Selected text START

R v Anthony Rizk
[2005] NSWCCA 104
•29 March 2005
NEW SOUTH WALES COURT OF CRIMINAL APPEAL
CITATION: Regina v Anthony Rizk [2005] NSWCCA 104
FILE NUMBER(S):
2004/3169
HEARING DATE(S): 21 March 2005
JUDGMENT DATE: 29/03/2005
PARTIES:
Regina, Anthony Rizk
JUDGMENT OF: Mason P Barr J Johnson J
LOWER COURT JURISDICTION: District Court
LOWER COURT FILE NUMBER(S): 03/21/0378
LOWER COURT JUDICIAL OFFICER: Taylor DCJ
COUNSEL:
A Martin
P Ingram
SOLICITORS:
Nikola Velcic & Associates
S Kavanagh
CATCHWORDS:
LEGISLATION CITED:
DECISION:
Leave to appeal granted. Appeal dismissed.
JUDGMENT:
IN THE COURT OF
CRIMINAL APPEAL
2004/3169
MASON P
BARR J
JOHNSON J29 MARCH 2005
REGINA v ANTHONY RIZK
Judgment
MASON P: I agree with Barr J.
BARR J: This is an application for leave to appeal against sentences imposed in the District Court. The applicant, Anthony Rizk, pleaded guilty before the Local Court of seven offences under s178A Crimes Act of fraudulently misappropriating moneys. He was committed to the District Court for sentence. For reasons which are not material to this application it became desirable to place three of the charges on an indictment. The applicant pleaded guilty to those charges when arraigned and maintained his pleas of guilty to the remaining four charges, which were particularised in an information and summons. Taylor DCJ sentenced the applicant on each count to imprisonment for three years with a non-parole period of two years and three months. His Honour ordered all the sentences to be served by way of periodic detention, commencing on 18 March 2004. The non-parole period was ordered to expire on 17 June 2006.
The applicant was a real estate salesman and director of Jenko Properties Pty Limited, a licensed real estate agent trading as Ray White Merrylands. The business of the agency included the receipt of rents for tenanted premises. Moneys so received were deposited into a trust account. Between about April 1999 and about January 2000 the applicant had authority to sign cheques drawn on the trust account, though the signature of two authorised persons was always required. After early 2000 the applicant ceased to become a signatory because he was generally unavailable. Others took on that responsibility.

Selected text END
Given data START

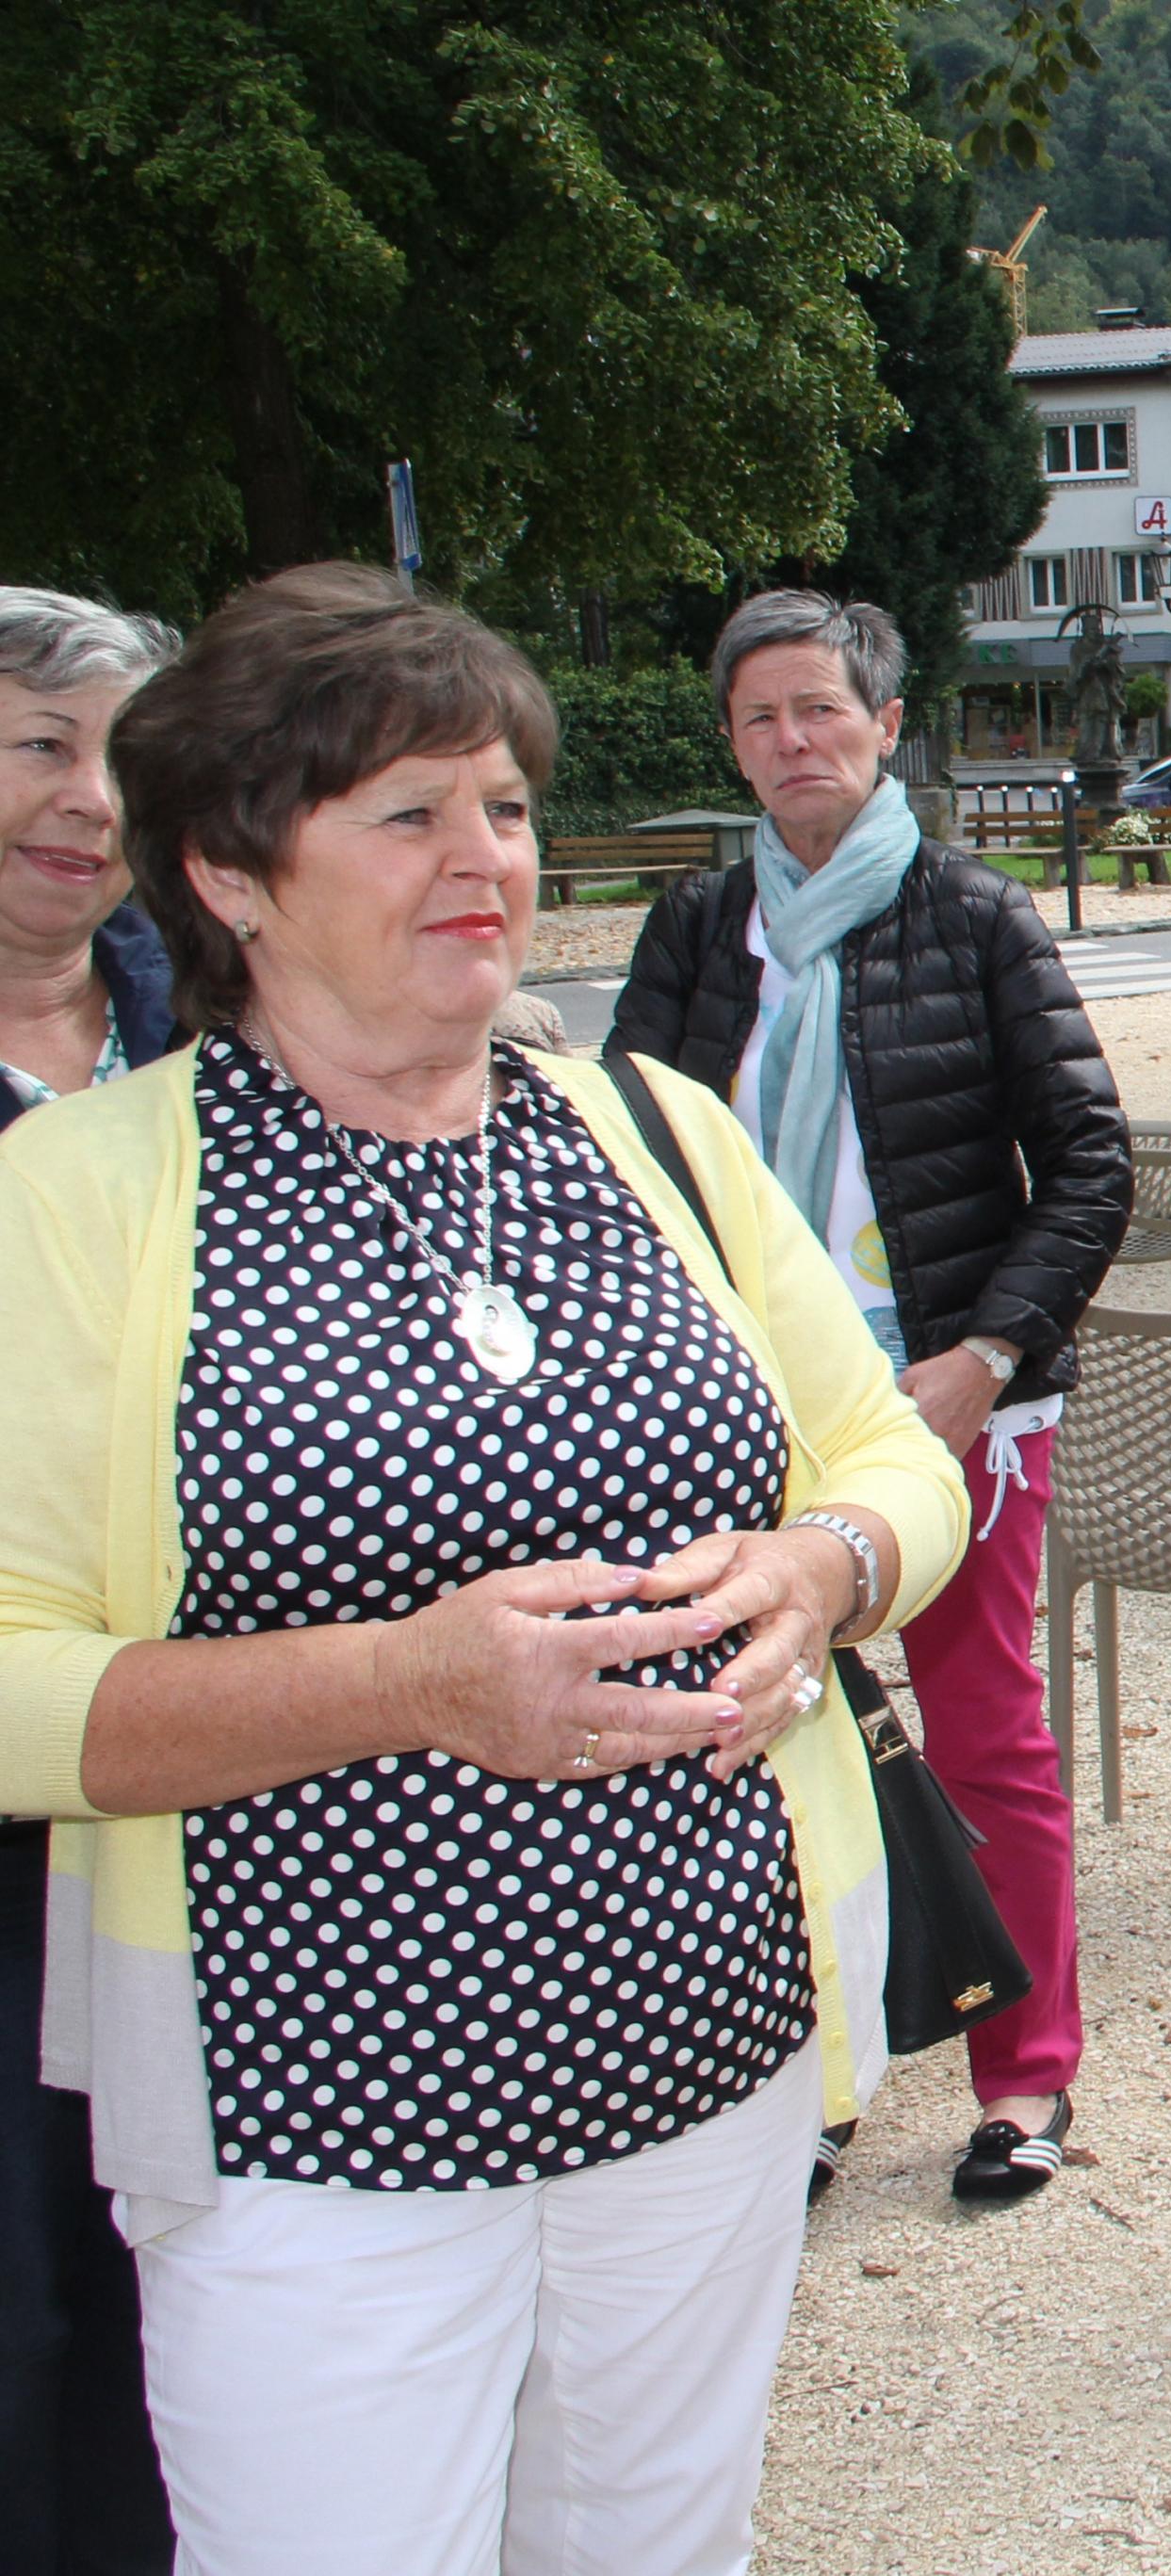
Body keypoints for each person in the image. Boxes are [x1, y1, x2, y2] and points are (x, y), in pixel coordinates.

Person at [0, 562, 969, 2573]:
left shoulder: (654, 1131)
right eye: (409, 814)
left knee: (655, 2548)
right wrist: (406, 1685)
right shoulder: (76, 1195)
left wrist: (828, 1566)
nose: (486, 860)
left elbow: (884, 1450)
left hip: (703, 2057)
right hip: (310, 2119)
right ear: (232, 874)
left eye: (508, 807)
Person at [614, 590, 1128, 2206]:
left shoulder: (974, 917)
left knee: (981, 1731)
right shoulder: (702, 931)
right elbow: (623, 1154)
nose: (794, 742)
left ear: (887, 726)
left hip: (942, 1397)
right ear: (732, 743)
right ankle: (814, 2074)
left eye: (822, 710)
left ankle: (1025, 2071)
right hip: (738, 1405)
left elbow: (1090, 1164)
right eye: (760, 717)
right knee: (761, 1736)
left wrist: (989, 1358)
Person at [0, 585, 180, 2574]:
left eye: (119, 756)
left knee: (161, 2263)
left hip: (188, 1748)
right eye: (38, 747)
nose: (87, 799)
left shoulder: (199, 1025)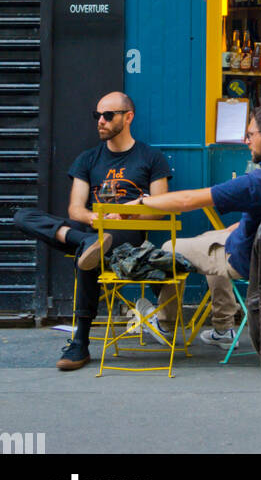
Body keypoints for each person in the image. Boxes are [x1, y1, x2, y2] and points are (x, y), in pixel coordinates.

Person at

Given data END
Given data START

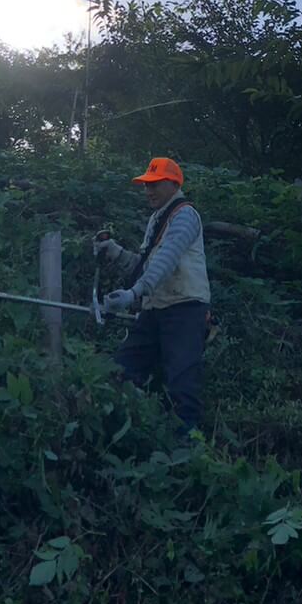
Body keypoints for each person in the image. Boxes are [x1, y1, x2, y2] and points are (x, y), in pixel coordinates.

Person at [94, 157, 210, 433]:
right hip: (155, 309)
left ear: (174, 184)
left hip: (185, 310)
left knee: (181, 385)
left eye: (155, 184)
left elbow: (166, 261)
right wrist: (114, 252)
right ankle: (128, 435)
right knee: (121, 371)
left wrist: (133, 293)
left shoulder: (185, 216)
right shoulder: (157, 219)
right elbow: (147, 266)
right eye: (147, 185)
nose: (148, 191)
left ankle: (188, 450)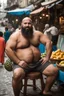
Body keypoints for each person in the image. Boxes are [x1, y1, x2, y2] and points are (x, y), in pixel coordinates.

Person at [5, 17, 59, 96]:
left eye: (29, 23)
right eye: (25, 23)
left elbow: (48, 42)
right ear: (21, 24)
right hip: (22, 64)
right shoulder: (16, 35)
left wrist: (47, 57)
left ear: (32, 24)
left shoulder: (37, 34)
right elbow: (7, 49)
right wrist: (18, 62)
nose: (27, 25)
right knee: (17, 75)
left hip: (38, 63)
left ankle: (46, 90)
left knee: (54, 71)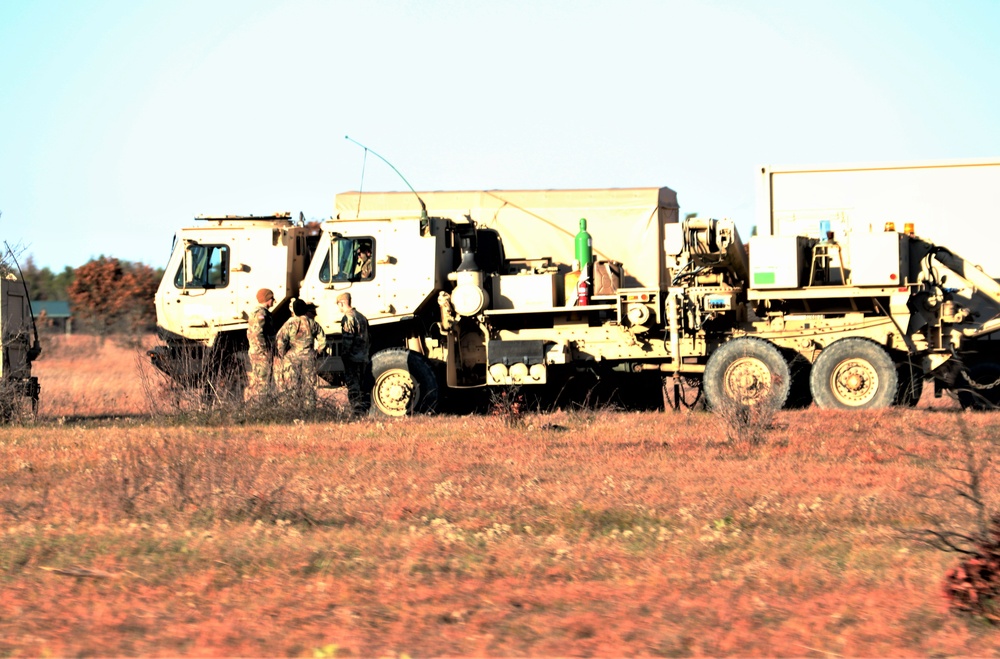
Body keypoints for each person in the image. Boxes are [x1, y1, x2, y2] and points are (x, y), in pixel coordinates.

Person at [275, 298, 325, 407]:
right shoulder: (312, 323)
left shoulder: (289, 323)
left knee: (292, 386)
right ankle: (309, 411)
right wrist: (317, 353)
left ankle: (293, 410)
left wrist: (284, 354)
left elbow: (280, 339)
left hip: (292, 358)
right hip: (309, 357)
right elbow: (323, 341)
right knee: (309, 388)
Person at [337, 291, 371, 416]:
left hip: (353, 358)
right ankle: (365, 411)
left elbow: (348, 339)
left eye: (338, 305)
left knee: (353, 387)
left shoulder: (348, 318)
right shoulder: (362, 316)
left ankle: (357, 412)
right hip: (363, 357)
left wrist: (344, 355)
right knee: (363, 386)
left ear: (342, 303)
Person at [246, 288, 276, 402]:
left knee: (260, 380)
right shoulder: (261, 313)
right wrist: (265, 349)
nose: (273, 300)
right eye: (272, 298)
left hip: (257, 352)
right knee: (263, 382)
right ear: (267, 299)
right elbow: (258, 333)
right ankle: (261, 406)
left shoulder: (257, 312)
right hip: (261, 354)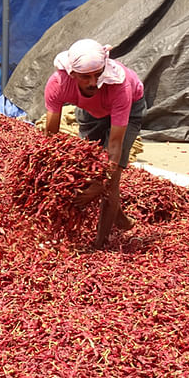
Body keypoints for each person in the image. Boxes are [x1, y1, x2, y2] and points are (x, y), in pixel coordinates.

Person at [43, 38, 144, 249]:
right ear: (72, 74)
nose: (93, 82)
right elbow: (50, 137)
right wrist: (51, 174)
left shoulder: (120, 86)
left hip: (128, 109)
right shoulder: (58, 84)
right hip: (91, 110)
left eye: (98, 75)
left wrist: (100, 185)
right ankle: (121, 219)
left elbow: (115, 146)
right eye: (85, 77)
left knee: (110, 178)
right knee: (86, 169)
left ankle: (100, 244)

Given data END
Given data START

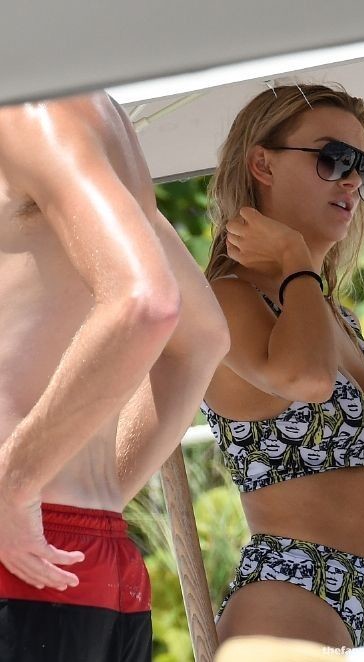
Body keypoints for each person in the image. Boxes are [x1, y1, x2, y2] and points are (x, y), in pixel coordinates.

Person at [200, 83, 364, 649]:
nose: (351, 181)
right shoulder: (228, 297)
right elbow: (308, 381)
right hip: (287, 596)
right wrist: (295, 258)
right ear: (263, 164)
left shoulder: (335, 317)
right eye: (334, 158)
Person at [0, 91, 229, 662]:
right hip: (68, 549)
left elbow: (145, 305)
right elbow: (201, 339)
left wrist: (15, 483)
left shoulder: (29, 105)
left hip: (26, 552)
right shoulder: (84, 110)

Given data END

Pick up the Court of Criminal Appeal judgment in R v Anthony Rizk, above the rows, and continue it from its last sentence.

--- Result of the task ---
By August 2000 the business was not doing well. One of its obligations was to pay a certain amount of money to sponsor a football club. It did not have the necessary money, so the applicant drew a cheque on the trust account and signed it. Contrary to its instructions, the bank honoured the cheque. Encouraged by his unexpected success, the applicant drew and signed a series of further cheques, which were all honoured when negotiated through the private bank account of a friend. In each case the benefit went directly or indirectly to the applicant. Altogether seven cheques were drawn and negotiated between 29 August and 25 September 2000. The total value of the cheques was $19,356.40. As a result there was not enough money in the trust account to cover cheques drawn in the ordinary course of business to pay the landlords the proceeds of the rents received. Accordingly, cheques began to be dishonoured. A report was made to the Department of Fair Trading and an enquiry was instituted.
As soon as he was asked about the matter the applicant confessed what he had done and gave a full explanation about all the cheques he had drawn. He underwent an interview with officers of the Department of Fair Trading in which he gave full particulars. He admitted his guilt when spoken to by the police.
Notwithstanding the strong case that then existed against the applicant, no charges were brought until well into 2003. In September of that year the applicant pleaded guilty in the Local Court. The Crown acknowledged that that was his earliest opportunity to do so.
The applicant was a man of thirty years of age with no prior criminal history. He was married with a family, but by the time of sentence his offences had caused his family to disown him. His marriage had broken up and the matrimonial home was to be sold. Arrangements had been made, which his Honour was told would come into effect within a few weeks after sentence, for the full reimbursement of the moneys misappropriated. Those moneys were to come from the proceeds of sale of the matrimonial home. A deed, made between the applicant and his wife and having that effect, was tendered before the sentencing judge.
The applicant was represented by a solicitor, who tendered a psychologist’s report from Ms Emma Collins. Not surprisingly, it showed that the applicant was anxious and depressed. Ms Collins considered that he was of average intelligence. She did not suggest that he had any mental illness or intellectual deficit.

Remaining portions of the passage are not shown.